What to do:
Only the lines that contain the string "votes" belong in the answer; pull them from the records.

Source records
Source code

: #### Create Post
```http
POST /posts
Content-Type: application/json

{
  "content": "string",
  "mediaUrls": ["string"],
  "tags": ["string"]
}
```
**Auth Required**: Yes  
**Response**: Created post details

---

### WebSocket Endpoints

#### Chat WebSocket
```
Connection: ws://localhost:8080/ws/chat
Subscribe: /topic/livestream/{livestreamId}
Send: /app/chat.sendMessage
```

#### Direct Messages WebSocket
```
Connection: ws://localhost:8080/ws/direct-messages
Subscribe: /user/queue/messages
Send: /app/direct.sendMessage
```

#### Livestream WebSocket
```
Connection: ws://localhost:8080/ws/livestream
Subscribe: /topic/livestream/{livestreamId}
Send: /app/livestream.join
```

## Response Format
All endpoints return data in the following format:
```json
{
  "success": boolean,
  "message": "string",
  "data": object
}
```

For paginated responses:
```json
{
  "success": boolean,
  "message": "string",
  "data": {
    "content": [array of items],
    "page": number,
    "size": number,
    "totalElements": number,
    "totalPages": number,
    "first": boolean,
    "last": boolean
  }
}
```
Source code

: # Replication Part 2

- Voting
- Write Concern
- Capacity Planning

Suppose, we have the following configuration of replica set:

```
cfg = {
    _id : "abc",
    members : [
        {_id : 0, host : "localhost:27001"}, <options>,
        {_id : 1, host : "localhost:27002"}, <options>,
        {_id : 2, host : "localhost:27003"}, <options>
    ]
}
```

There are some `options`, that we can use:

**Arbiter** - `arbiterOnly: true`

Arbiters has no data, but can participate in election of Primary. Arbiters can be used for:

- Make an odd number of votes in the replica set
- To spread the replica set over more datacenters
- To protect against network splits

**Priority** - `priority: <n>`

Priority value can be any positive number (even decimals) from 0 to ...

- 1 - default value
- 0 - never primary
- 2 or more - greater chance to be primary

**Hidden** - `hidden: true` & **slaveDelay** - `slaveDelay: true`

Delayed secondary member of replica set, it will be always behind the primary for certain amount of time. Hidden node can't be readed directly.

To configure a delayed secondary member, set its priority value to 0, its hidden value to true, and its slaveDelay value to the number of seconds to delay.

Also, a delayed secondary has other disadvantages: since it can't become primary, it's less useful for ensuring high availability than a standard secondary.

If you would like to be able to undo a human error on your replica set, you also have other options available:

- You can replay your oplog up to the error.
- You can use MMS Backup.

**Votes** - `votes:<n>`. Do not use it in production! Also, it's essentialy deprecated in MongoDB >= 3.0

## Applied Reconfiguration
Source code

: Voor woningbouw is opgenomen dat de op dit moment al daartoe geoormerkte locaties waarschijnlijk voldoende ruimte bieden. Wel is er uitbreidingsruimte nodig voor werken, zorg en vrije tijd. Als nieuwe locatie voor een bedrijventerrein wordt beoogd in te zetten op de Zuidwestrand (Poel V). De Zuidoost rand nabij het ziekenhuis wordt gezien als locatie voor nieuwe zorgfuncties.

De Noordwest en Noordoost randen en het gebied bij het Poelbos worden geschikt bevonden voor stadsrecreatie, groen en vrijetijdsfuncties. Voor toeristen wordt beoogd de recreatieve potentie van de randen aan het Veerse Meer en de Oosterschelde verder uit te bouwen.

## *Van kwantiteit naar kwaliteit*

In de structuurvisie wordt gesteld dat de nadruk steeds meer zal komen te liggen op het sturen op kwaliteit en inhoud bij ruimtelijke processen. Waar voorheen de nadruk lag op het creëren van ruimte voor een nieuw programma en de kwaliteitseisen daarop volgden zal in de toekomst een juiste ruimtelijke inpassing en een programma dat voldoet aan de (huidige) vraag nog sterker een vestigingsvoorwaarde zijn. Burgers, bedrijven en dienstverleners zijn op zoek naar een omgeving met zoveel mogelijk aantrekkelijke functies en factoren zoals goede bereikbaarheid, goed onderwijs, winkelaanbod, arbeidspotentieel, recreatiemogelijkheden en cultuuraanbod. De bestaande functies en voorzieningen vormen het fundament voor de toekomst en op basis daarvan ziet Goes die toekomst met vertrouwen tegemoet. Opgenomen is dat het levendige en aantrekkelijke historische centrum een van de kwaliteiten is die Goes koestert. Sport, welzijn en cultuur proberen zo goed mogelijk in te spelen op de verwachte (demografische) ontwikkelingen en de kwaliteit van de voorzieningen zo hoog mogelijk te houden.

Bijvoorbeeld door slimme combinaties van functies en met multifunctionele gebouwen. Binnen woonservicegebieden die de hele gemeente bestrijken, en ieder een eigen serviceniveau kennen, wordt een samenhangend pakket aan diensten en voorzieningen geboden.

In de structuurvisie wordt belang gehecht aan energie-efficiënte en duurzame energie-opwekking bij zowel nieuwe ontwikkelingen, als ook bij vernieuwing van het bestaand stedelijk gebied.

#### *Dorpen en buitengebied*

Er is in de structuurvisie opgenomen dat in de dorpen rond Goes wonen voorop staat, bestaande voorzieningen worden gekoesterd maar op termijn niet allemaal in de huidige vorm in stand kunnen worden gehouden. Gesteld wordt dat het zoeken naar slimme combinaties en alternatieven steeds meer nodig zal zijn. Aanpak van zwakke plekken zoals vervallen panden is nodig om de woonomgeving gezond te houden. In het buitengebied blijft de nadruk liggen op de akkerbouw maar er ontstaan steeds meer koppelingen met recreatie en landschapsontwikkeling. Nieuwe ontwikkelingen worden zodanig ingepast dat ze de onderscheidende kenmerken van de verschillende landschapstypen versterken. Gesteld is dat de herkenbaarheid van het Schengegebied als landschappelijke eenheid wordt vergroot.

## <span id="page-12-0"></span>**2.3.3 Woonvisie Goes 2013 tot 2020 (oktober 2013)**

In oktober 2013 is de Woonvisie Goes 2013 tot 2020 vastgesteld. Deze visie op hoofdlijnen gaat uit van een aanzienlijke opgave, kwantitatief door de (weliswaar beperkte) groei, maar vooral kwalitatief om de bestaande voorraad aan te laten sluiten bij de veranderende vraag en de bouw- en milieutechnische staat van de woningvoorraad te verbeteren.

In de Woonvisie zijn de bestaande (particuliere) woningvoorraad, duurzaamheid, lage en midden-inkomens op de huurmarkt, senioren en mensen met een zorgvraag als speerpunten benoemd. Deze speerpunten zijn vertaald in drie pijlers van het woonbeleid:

Solved problem:
- Make an odd number of votes in the replica set
**Votes** - `votes:<n>`. Do not use it in production! Also, it's essentialy deprecated in MongoDB >= 3.0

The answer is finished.